Glossogobius ankaranensis
- Conservation status: Least Concern (IUCN 3.1)

Scientific classification
- Kingdom: Animalia
- Phylum: Chordata
- Class: Actinopterygii
- Order: Gobiiformes
- Family: Gobiidae
- Genus: Glossogobius
- Species: G. ankaranensis
- Binomial name: Glossogobius ankaranensis Banister, 1994

= Glossogobius ankaranensis =

- Authority: Banister, 1994
- Conservation status: LC

Species of fish

Glossogobius ankaranensis is a species of fish in the family Gobiidae. This cavefish is endemic to the Ankarana Reserve in Madagascar. Its natural habitat is inland karsts.

==Cave system==
The Ankarana Mountain Range, formed by middle Jurassic sedimentary rock, is located in northern Madagascar, and its highest mountain is about 300 m above sea level. Several trees grow in the mountains' canyons and downfallen caves. Evergreen trees especially have an advantage due to the waters from a system of rivers that flows through the caves. Two important rivers enter the mountain range, the Andranotsisiloha and the Besaboba. These rivers are perennial and provide essential nutrients and habitat for an immense amount of organisms such as G. ankaranensis. This species was found in the Second River Cave. The only approachable section of the Second Cave River is 150 m long and the deepest point is 2 m with a width of 5 m. The water temperature benefits all organisms it houses because it oscillates around 21 C.

==Biology==
Several physical characteristics distinguish this species from others that live in the region. The lack of pigmentation causes this fish to look pink in color; its blood and internal organs are visible through the scales. Several rows of teeth are accommodated by a big mouth and thick lips. Another factor that helps accommodate the quantity of teeth is the fact that the lower jaws protrude further than the upper jaws. G. ankaranensis is not light sensitive because little to no sunlight reaches the waters in which this species lives. The lengths of these fish typically vary from about 4 to 7 cm, and they move around slowly with their mouths closed.

===Nutrition===
Food is very abundant in these caves, which apparently keeps the population of these fishes stable.

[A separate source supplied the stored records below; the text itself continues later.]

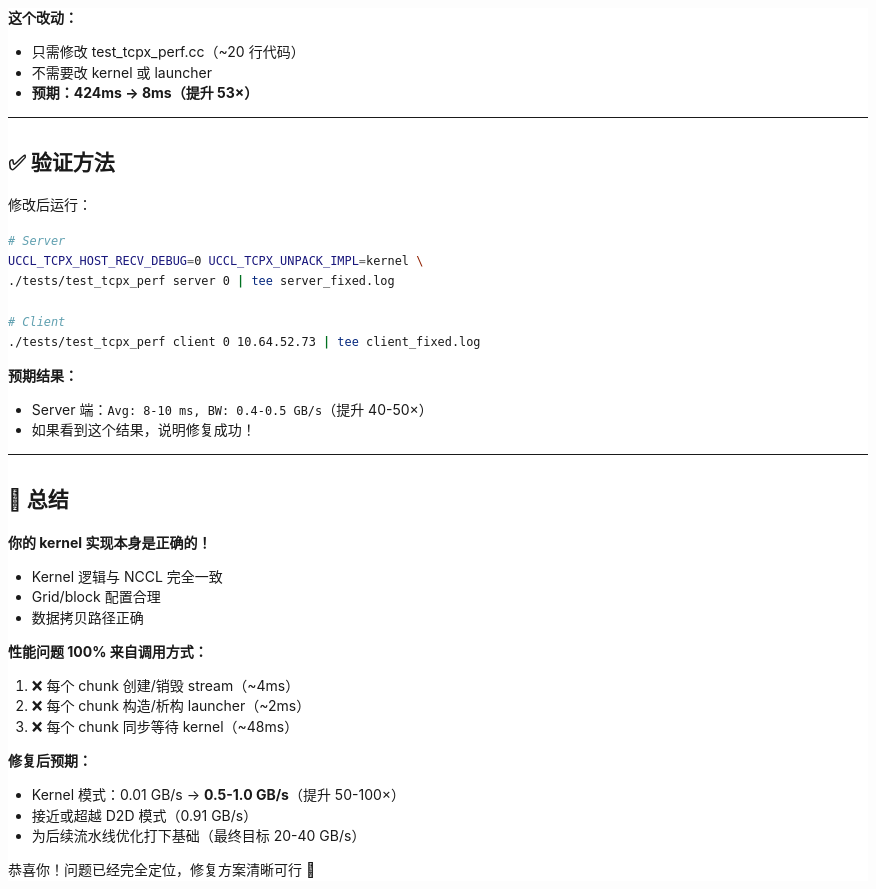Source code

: **这个改动：**
- 只需修改 test_tcpx_perf.cc（~20 行代码）
- 不需要改 kernel 或 launcher
- **预期：424ms → 8ms（提升 53×）**

---

## ✅ 验证方法

修改后运行：
```bash
# Server
UCCL_TCPX_HOST_RECV_DEBUG=0 UCCL_TCPX_UNPACK_IMPL=kernel \
./tests/test_tcpx_perf server 0 | tee server_fixed.log

# Client
./tests/test_tcpx_perf client 0 10.64.52.73 | tee client_fixed.log
```

**预期结果：**
- Server 端：`Avg: 8-10 ms, BW: 0.4-0.5 GB/s`（提升 40-50×）
- 如果看到这个结果，说明修复成功！

---

## 🎊 总结

**你的 kernel 实现本身是正确的！**
- Kernel 逻辑与 NCCL 完全一致
- Grid/block 配置合理
- 数据拷贝路径正确

**性能问题 100% 来自调用方式：**
1. ❌ 每个 chunk 创建/销毁 stream（~4ms）
2. ❌ 每个 chunk 构造/析构 launcher（~2ms）
3. ❌ 每个 chunk 同步等待 kernel（~48ms）

**修复后预期：**
- Kernel 模式：0.01 GB/s → **0.5-1.0 GB/s**（提升 50-100×）
- 接近或超越 D2D 模式（0.91 GB/s）
- 为后续流水线优化打下基础（最终目标 20-40 GB/s）

恭喜你！问题已经完全定位，修复方案清晰可行 🚀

Some of the species that serve as food for G. ankaranensis are shrimps, insects, and wastes from other animals and the environment.

==Discovery==
The discovery of G. ankaranensis was purely accidental. Two trips were performed by several scientists to the Ankarana Mountain Range. The first trip was in 1981 and its mission was to explore the wild life of the Ankarana mountains and rivers. During this trip, several new species of cave-adapted shrimps stood out to scientists and they decided to come back again. In 1986, much more attention was devoted to cave-adapted species. The new species G. ankaranensis, a white and blind fish, was found in the Second River Cave.

==Eyes==
These fish are blind; no ocular tissue is found in their eye sockets except for a little black spot in each of the eyes. An increase in predation when G. ankaranensis is exposed to UV light might be due to the lack of eyes and pigments. Pigments are necessary when G. ankaranensis is exposed to UV light because they deflect UV light.

==Neuromasts==
Neuromasts (sensory papillae or pit organs) are interesting adaptations that this species of fish have developed to deal with reduced vision. These structures are not clustered in only one section of the individual's body but widely distributed. Six rows of neuromasts are located on the cheeks as well as the trunk of Glossogobius. Other rows of neuromasts can be found on the dorsolateral and ventrolateral series. G. ankaranensis dark-adapted lifestyle can be supported by the widespread presence of neuromasts along the species body.

==Conservation status==
Despite its small range, G. ankaranensis is not considered threatened, as it lives entirely within the Ankarana Reserve in an isolated region that is not subjected to human changes (in part because of a local fady) and its population is relatively stable. Annual floods can be important because much food can be derived from them, but floods can drastically diminish the fish population living in the caves of the Ankarana Reserve. Though G. ankaranensis is generally dispersed among the caves of the Ankarana Mountain Range, the mountain range is very small (28 X 8 km at its widest region).